Freedom for those who live creaturely and Christianly begins in the blinding love to another; not in the assertion of self: be that other our Lord, our spouse or our neighbor. One is truly free when one submits in humility, i.e. become meek. The wild stallion thinks himself to be free; yet, he has purpose and it truly free when he submits to the will of his master and becomes a trained (meek) warhorse, a draft horse and a quarter horse. True freedom is exists only in the context of submission, working within the limitations of the created order, and seeking others rather than self.
“Ethical freedom is the act of choosing oneself. Aesthetic freedom is the act of indulging oneself. The former leads to finite but real life. In the act of an infinite choice to love another one is connected to the infinite. The latter is the negation of the self by virtue of the disempowerment of the will and reason.”
It is always risky to use the Western philosophical language of the “self.” I cannot choose my “self,” at all. When I choose my self, apart from God, I choose a figment, something that does not, ultimately, have existence except in the presence of God. This figment of the self is a lie of Satan’s, and it rules this world, for in the Fall Adam and Eve made that choice, and we all now participate in it and know that it tastes of death.
The only way out of our predicament is through the love of Christ. We cannot love Creation or any aspect of it first, for then we are only idolators, who really just want to control and dominate, to rule in God’s place, like Satan. We cannot even know philosophically speaking for sure how we come to love Christ. If we think we intentionally choose that love ourselves, then we have not the love of Christ, for our will itself is poisoned. The love of Christ must come into us from Him. Only He has access to your, my true nature, for we are His creatures. Hence our submission must be total, even to giving up our wills. We must be baptized in the Spirit, transformed at the very root of our will.
Do we turn ourselves, or are we turned by Someone else? We cannot even say, and only fell the need to ask until we know the love of Christ, because the self is a heteronomous, dependent thing. We have our being in an Other and in others.

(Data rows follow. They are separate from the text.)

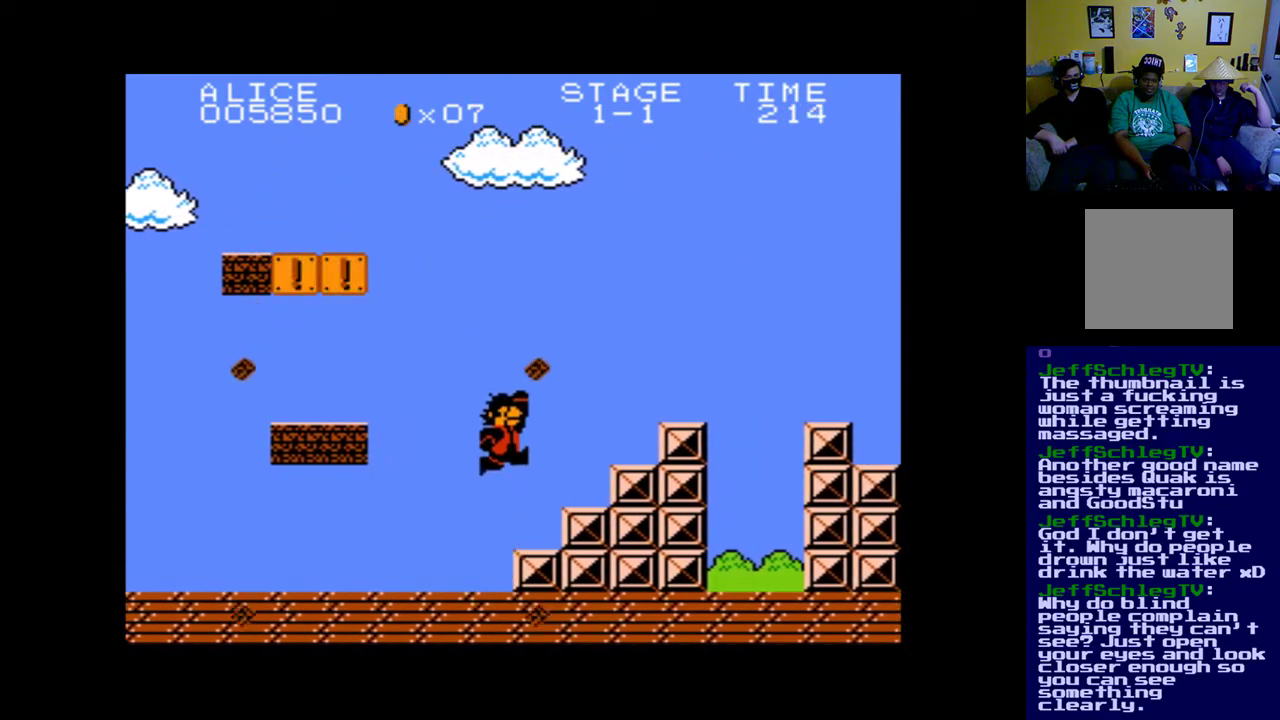
{"buttons": ["DPAD_RIGHT"], "left_stick": "center", "right_stick": "center", "events": [[333, "B", "up"]]}
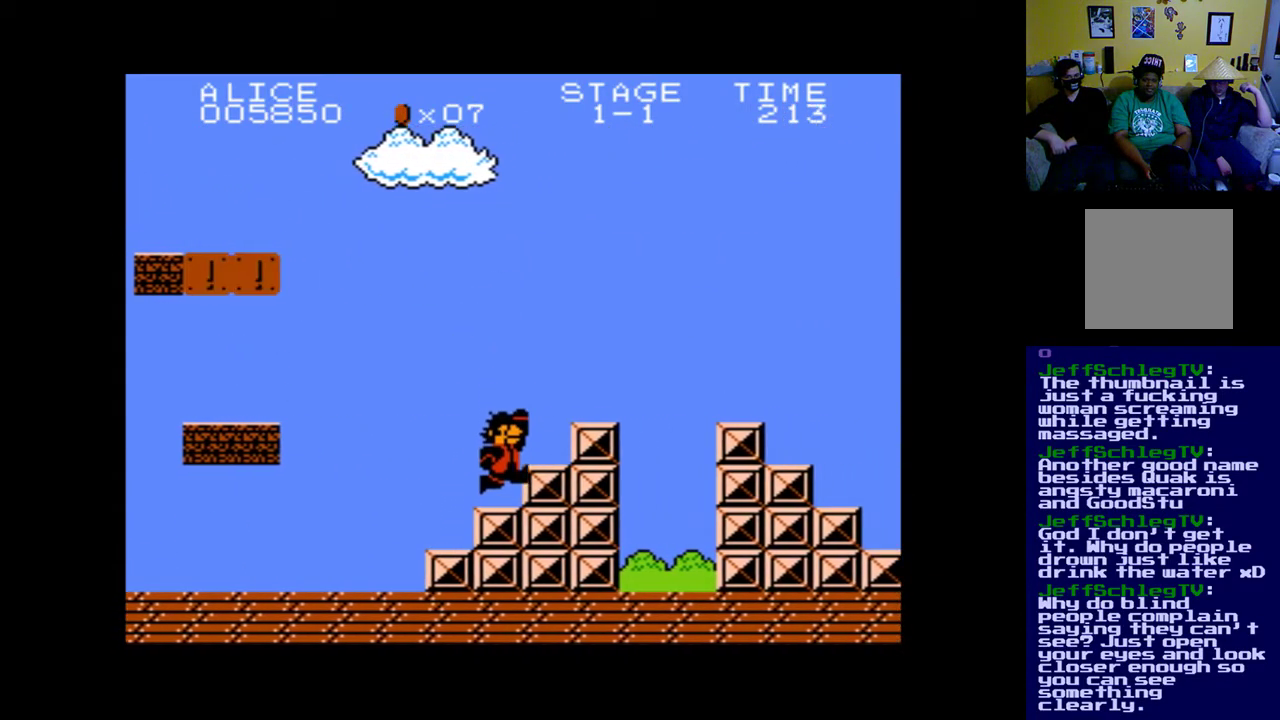
{"buttons": ["DPAD_RIGHT"], "left_stick": "center", "right_stick": "center", "events": [[200, "B", "down"], [500, "B", "up"]]}
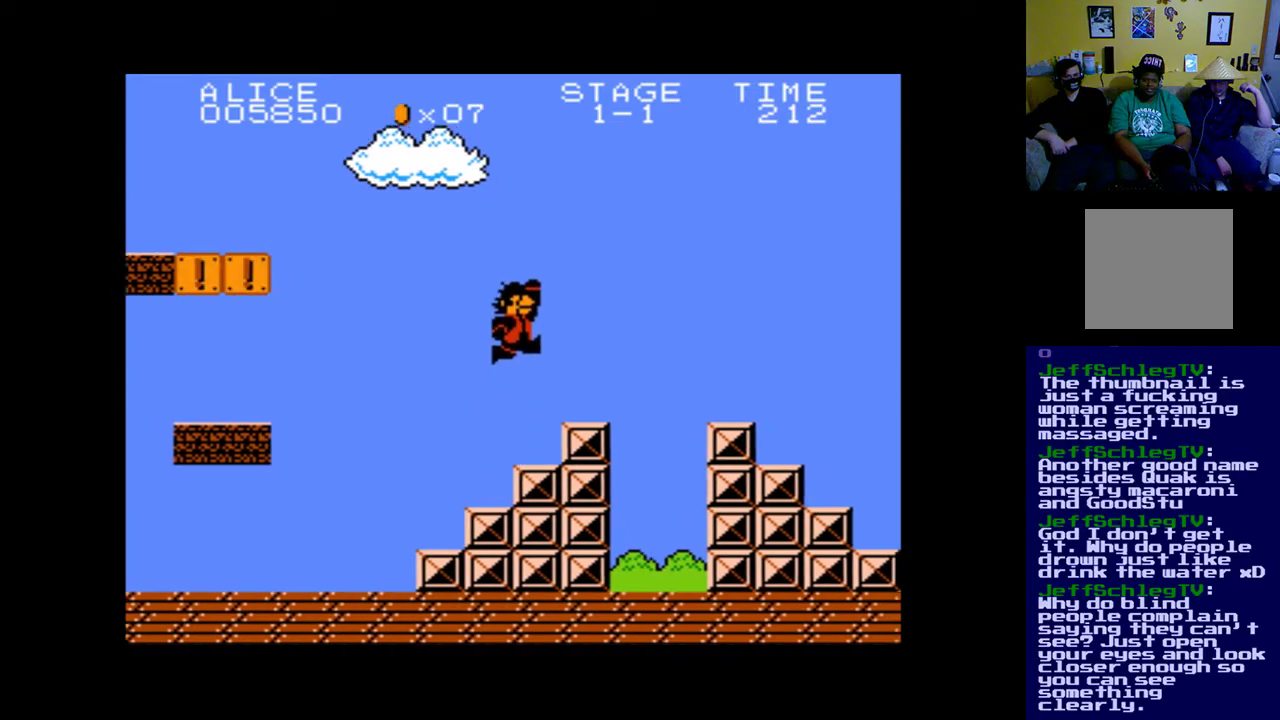
{"buttons": ["DPAD_RIGHT"], "left_stick": "center", "right_stick": "center", "events": [[167, "DPAD_RIGHT", "up"], [367, "DPAD_RIGHT", "down"]]}
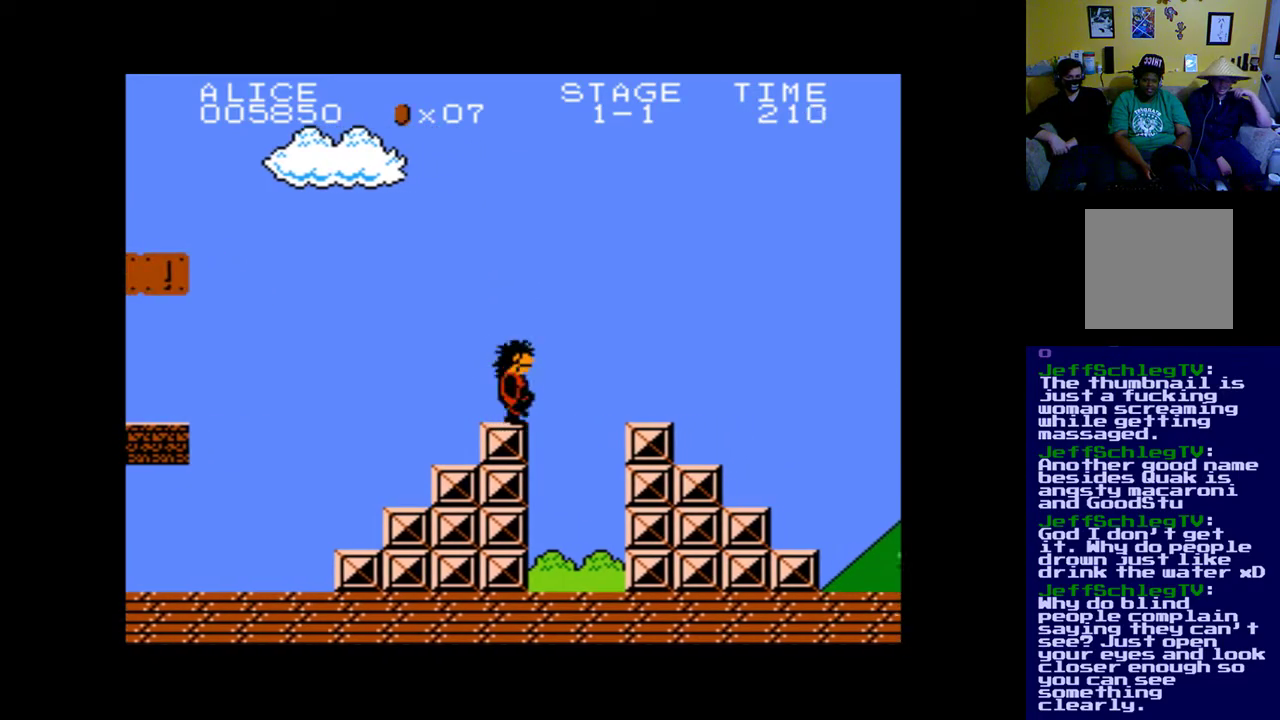
{"buttons": ["DPAD_RIGHT"], "left_stick": "center", "right_stick": "center", "events": [[33, "B", "down"], [300, "B", "up"]]}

Once we know, which is to say, experience, not know in the philosophical sense, the mystery and transforming power of Christ’s love, we can return in some measure in this world to the ground of being which is our only ground of being: God’s presence. It seems to me that no one will need to speak of the “self” in Heaven, though we will recognize one another in our created distinctness. My self will be my name, and the particular and peculiar story which goes with it, much as Tom Bombadil answers Frodo’s question. “Who are you, Master?… Eh, what?… Don’t you know my name yet? … Tell me, who are you, alone, yourself and nameless?” “Your self” is a feeble contradiction. Instead we have and will have names, such as Adam and Eve.
In the Garden we chose our selves, and God let us taste the consequences. In the Garden of Gethsemane, Christ shows the way, saying, “Not my will, but thine.” As Robert Peters implies above, in the Garden God pitied the poor solitary human, Adam alone and without others of his kind, and gave him another to love, and with whom to procreate. This other, the woman Eve, came out of his own very essence, is of the same essence, and so he, and she, have no selves, in their selves, alone. Our true nature is not free will, but love.